I got this from the CHADD website.
TREATING A CHILD WITH ATTENTION DEFICIT DISORDER
Issue: Treating ADD requires a multi-modal approach. For many children 
with ADD, medication, primarily psychostimulants, is an important part 
of treatment. Behavior management is also crucial. Without specialized 
interventions, most children with ADD find it very difficult to meet 
academic and behavioral expectations. 
Background: Treating ADD requires medical, psychological and educational 
intervention, and behavior management techniques. It requires the 
coordinated efforts of a team of health care professionals, educators 
and parents. Parents often play the critical role of coordinating the 
array of services and programs. 
A multi-modal treatment approach includes: 
> parent training in behavior management (see "Parenting a Child With 
Attention Deficit Disorder");
> appropriate educational program (see "Attention Deficit Disorder in 
the Classroom"); 
> individual and family counseling when needed;
> medication when required 
     
Medication: Psychostimulants are the most widely used medication for the 
management of ADD related symptoms. 70-80% of children with ADD respond 
positively to psychostimulants. These medications decrease impulsivity 
and hyperactivity, increase attention and, in some children, decrease 
aggression.  
Psychostimulants used in the treatment of ADD include Ritalin 
(methylphenidate) -- the most widely prescribed medication -- Dexedrine 
(dextroamphetamine), and Cylert (pemoline). The specific dose of 
medicine must be determined for each child. To ensure proper dosage, 
regular monitoring at different levels of medication is required. 

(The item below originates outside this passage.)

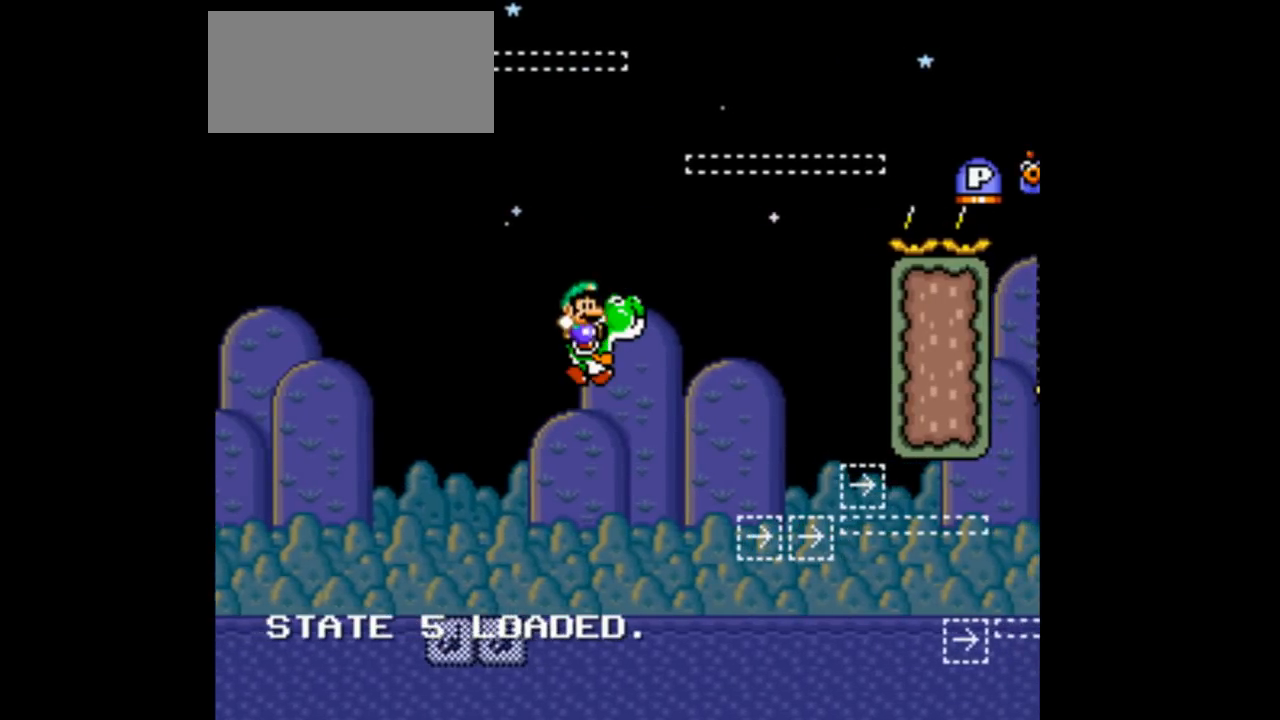
{"buttons": ["B", "Y", "DPAD_RIGHT"], "events": []}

Periodic trials off medication are conducted to determine continued 
need. 
The most common side effects of psychostimulants are reduction in 
appetite, loss of weight, and problems in falling asleep. These side 
effects are usually managed effectively by changing the dose of the 
medication. 
Contrary to popular perception, psychostimulants can also be effective 
with adolescents and adults with ADD.  Antidepressants, used less 
frequently for ADD, have been shown to be effective with some children. 
They are used when contraindications to psychostimulants exist, or when 
psychostimulants have been ineffective or have resulted in unacceptable 
side effects.  
Changing behavior: Parent training, behavior management techniques, 
specially designed educational interventions -- all are designed to help 
the child with ADD adapt to his or her disability and succeed in the 
school and home and with peers. Once the child, parents and teachers 
understand that the child has a neurobiologically based disability, 
frustration with poor performance lessens. The focus becomes adaptation 
and the goal becomes increasing performance. 

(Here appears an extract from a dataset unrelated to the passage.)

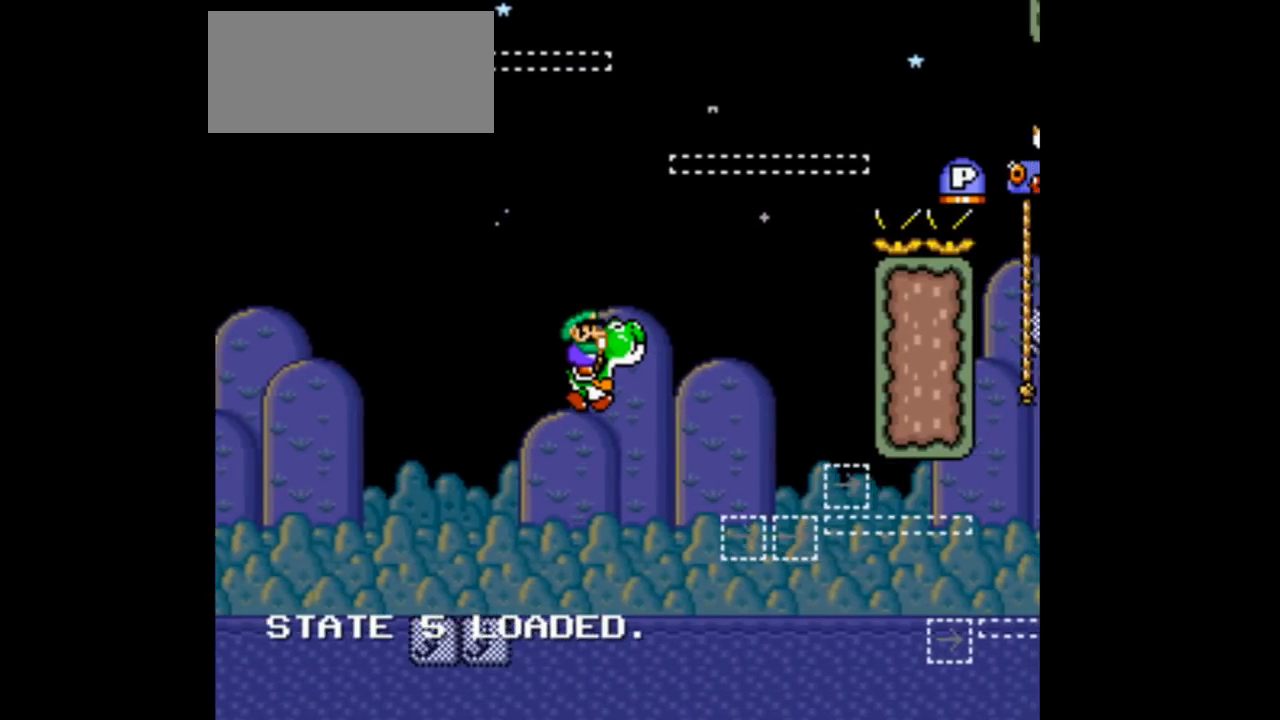
{"buttons": ["A", "Y", "DPAD_RIGHT"], "events": [[133, "B", "up"], [233, "A", "down"]]}
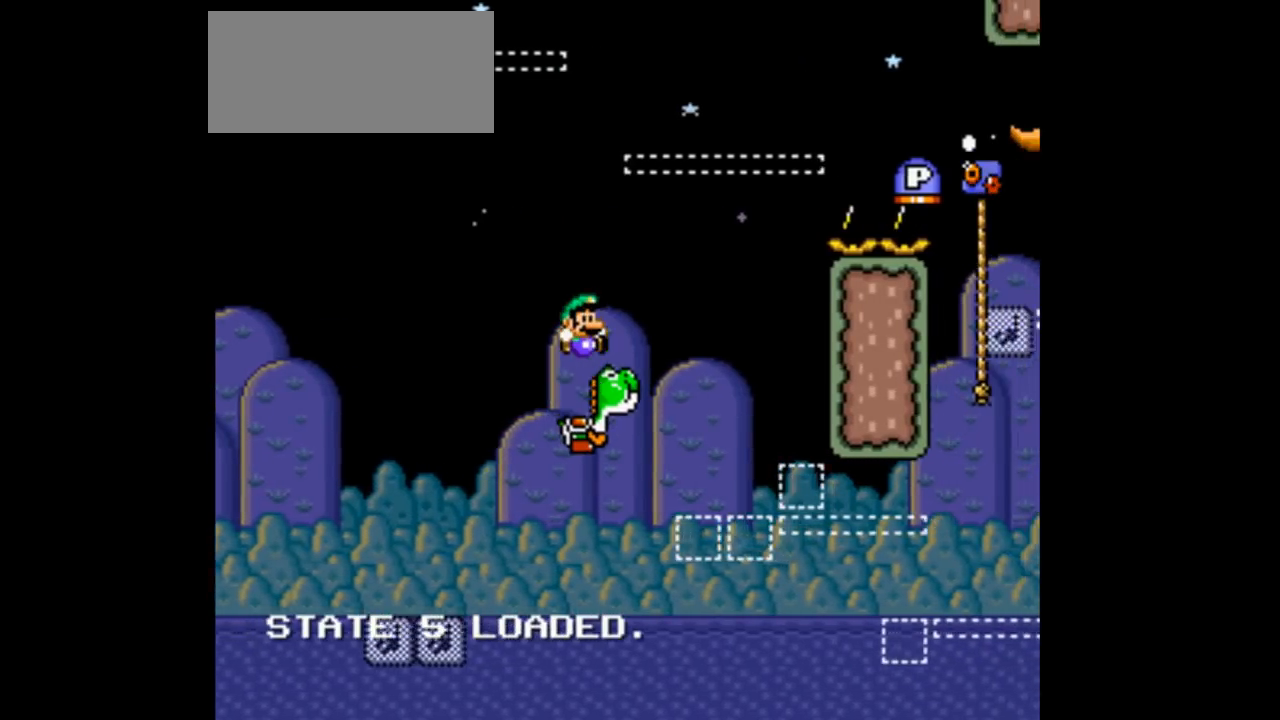
{"buttons": ["A", "Y", "DPAD_RIGHT"], "events": []}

Behavior management is an important intervention with children who have 
ADD. The most important technique is positive reinforcement, in which 
the child is provided a rewarding response after a particular desired 
behavior is demonstrated. See the parent training discussion under 
"Parenting a Child with Attention Deficit Disorder" for implementation 
of behavior management. 
Parents, teachers and therapists work to create an environment that 
maximizes the child's probability of success.

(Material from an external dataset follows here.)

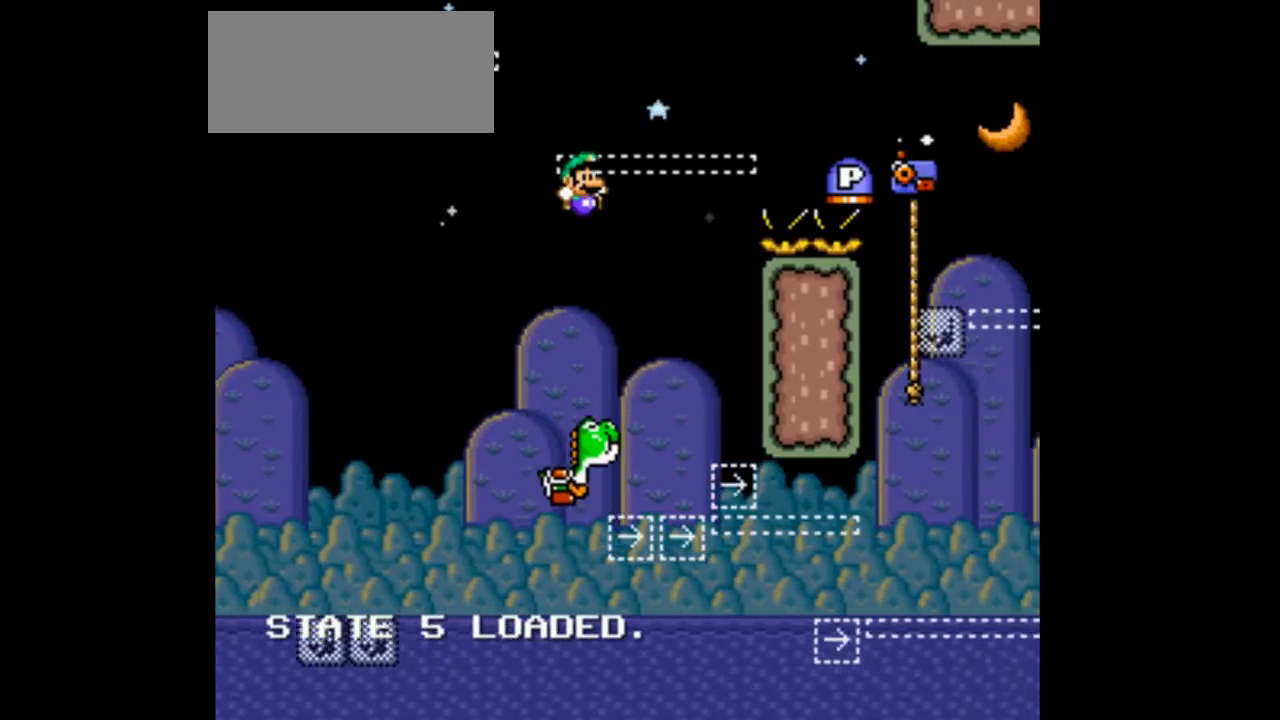
{"buttons": ["A", "Y", "DPAD_RIGHT"], "events": []}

Classroom success may require a range of interventions. Most children 
can be taught in the regular classroom with either minor adjustments to 
the classroom setting, the addition of support personnel, and/or "pull-
out" programs that provide special services outside of the classroom. 
The most severely affected may require self-contained classrooms. (See 
"Attention Deficit Disorder in the Classroom" for further discussion.)